**TEKS SUMBER**.
RETORIK.ID, Jakarta – Hanry Sulistio, seorang advokat dan pengusaha dari Samarinda mengaku tidak terkejut dengan hasil vonis 6,5 tahun penjara kepada pengusaha Harvey Moeis.
Menurut Hanry, vonis tersebut merupakan hanya salah satu dari sekian banyak contoh putusan hakim yang ugal-ugalan. Vonis terhadap koruptor Harvey Moeis ini mempertegas betapa busuknya dunia perhakiman di Indonesia.
Bahkan kata dia, sebelumnya pada bulan Agustus 2024 lalu sebanyak 7 orang mafia hukum sudah digugat ke PN Jakarta Pusat dengan hakim yang sama dengan perkara Harvey Moies yakni Eko Aryanto. Dikatakan Hanry, Eko memang sengaja dipasang ketua PN Jakarta pusat khusus menjadi pengkhianat hukum pasal 5 ayat 1 UU No. 48/2009 Kekuasaan Kehakiman dimana melawan rasa keadilan yang tumbuh di masyarakat.
Hanry tegas mengatakan, Eko Aryanto adalah penjahat hukum dibalik seragam hakim dan seorang bidak. Hanry lanjut menuturkan, gembong mafia hukum wajib dipecat bila perlu di gantung ditengah masyarakat sebagai pengkhianat rakyat, bangsa dan negara.
“Saya sudah menduga dari awal bahwa hasil vonis hakim Harvey Moeis diadili Eko Aryanto adalah setingan gembong mafia hukum, itu drama semua,” ujar Hanry geram.
“Putusan Eko Aryanto terbukti melawan rasa keadilan yang tumbuh di masyarakat, karena saya sudah tau bagaimana busuknya praktik hakim Eko Aryanto ini di berbagai kasus, apalagi yang perkara timah ini jelas-jelas uangnya banyak begitu,” tegas Hanry Sulistio kepada Kabarbaru.co di Jakarta, Kamis (26/12/2024).
Selanjutnya, Hanry mendorong kepada Presiden Prabowo untuk tidak segan-segan memperbaiki busuknya dunia kehakiman di Indonesia. Menurutnya, jika fenomena busuk ini terus dibiarkan maka masyarakat kecil akan terus menjadi korban dan koruptor semakin manjadi-jadi.
Salah satu usulan yang Hanry sampaikan adalah dengan memberantas mafia hukum mulai dari hakim. Hanry mengusulkan, Jaksa dan polisi dari pucuk pimpimpinannya, yaitu mencopot dengan tidak hormat kepala Banwas Mahkamah Agung bernama Sugyanto dan mengganti dengan yang lebih berintegritas, dan memecat mereka (read: Hakim) yang kerap melindungi oknum hakim nakal alias pengkhianat hukum.
“Tidak ada cara lain untuk menyelesaikan semua persoalan koruptor negara ini selain dari pada bertolak dari hukum yang bersih dulu, busuknya dunia penegakan hukum karena para petinggi lembaga hukum di jabat penjahat atau gembong nya mafia hukum. Saya berani jamin kata-kata saya ini karena sudah sangat ironi sekali dan memuakan,” timpal Hanry.

**INFORMASI YANG DISEDIAKAN**.

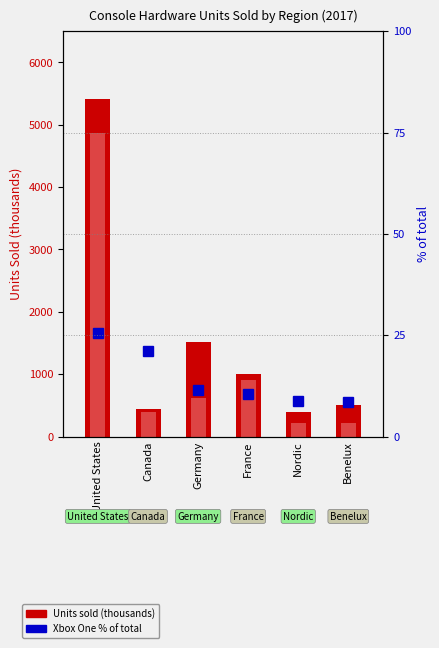

What is the sum of all Switch values?

7230.0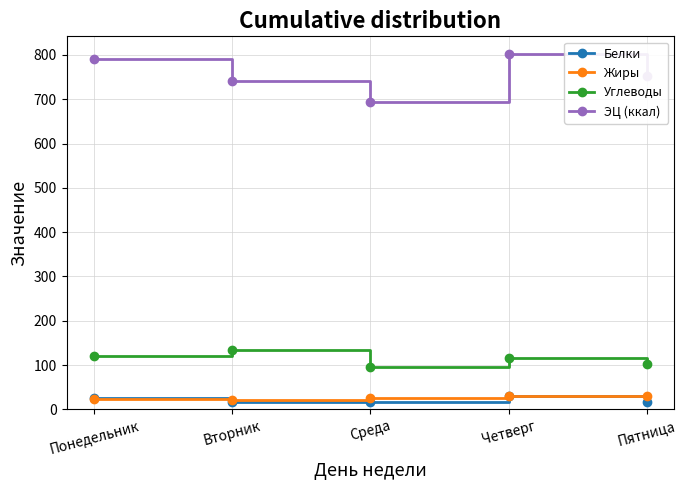

What is the maximum value for Углеводы?

133.3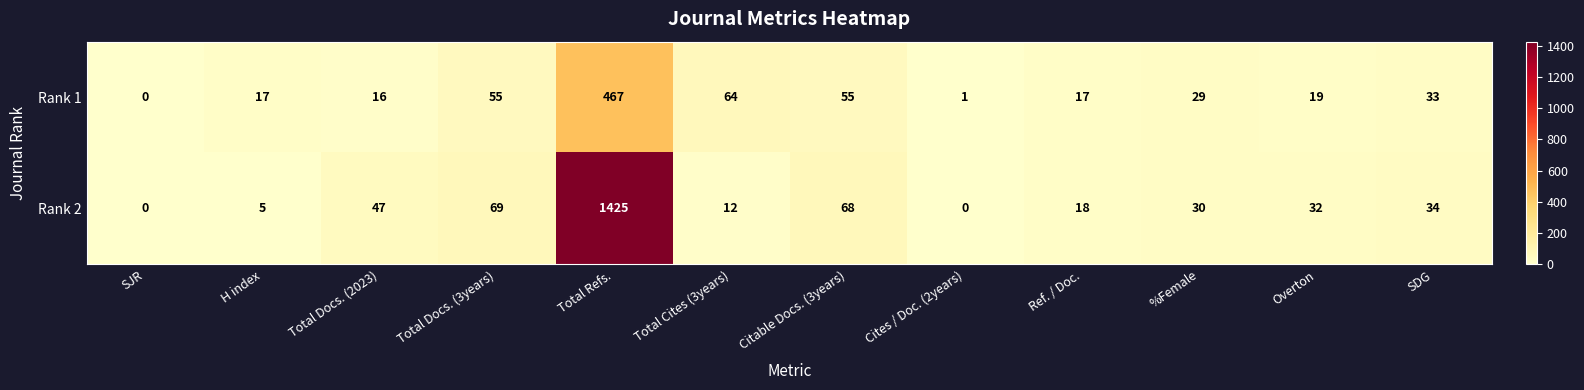

What is the total value across all series at Cites / Doc. (2years)?

1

**SOAL LATIHAN**.
a. Tuliskan kembali kata demi kata bagian artikel tentang vonis Harvey Moeis yang dimulai pada "Menurut Hanry, vonis" dan berakhir pada "tumbuh di masyarakat.".
b. Menurut artikel tentang vonis Harvey Moeis, berapa lama hukuman penjara yang dijatuhkan kepada Harvey Moeis?
c. Berdasarkan artikel tentang vonis Harvey Moeis, jelaskan alasan Hanry mendorong Presiden Prabowo untuk memperbaiki dunia kehakiman di Indonesia.
Entri di atas merupakan bahan tersendiri yang terpisah dari artikel tentang vonis Harvey Moeis.

**JAWABAN SETIAP SOAL**.
a.
Menurut Hanry, vonis tersebut merupakan hanya salah satu dari sekian banyak contoh putusan hakim yang ugal-ugalan. Vonis terhadap koruptor Harvey Moeis ini mempertegas betapa busuknya dunia perhakiman di Indonesia.
Bahkan kata dia, sebelumnya pada bulan Agustus 2024 lalu sebanyak 7 orang mafia hukum sudah digugat ke PN Jakarta Pusat dengan hakim yang sama dengan perkara Harvey Moies yakni Eko Aryanto. Dikatakan Hanry, Eko memang sengaja dipasang ketua PN Jakarta pusat khusus menjadi pengkhianat hukum pasal 5 ayat 1 UU No. 48/2009 Kekuasaan Kehakiman dimana melawan rasa keadilan yang tumbuh di masyarakat.

b. 6,5 tahun penjara.

c. Menurut Hanry, jika kebusukan dunia kehakiman terus dibiarkan, masyarakat kecil akan terus menjadi korban. Selain itu, koruptor akan semakin menjadi-jadi.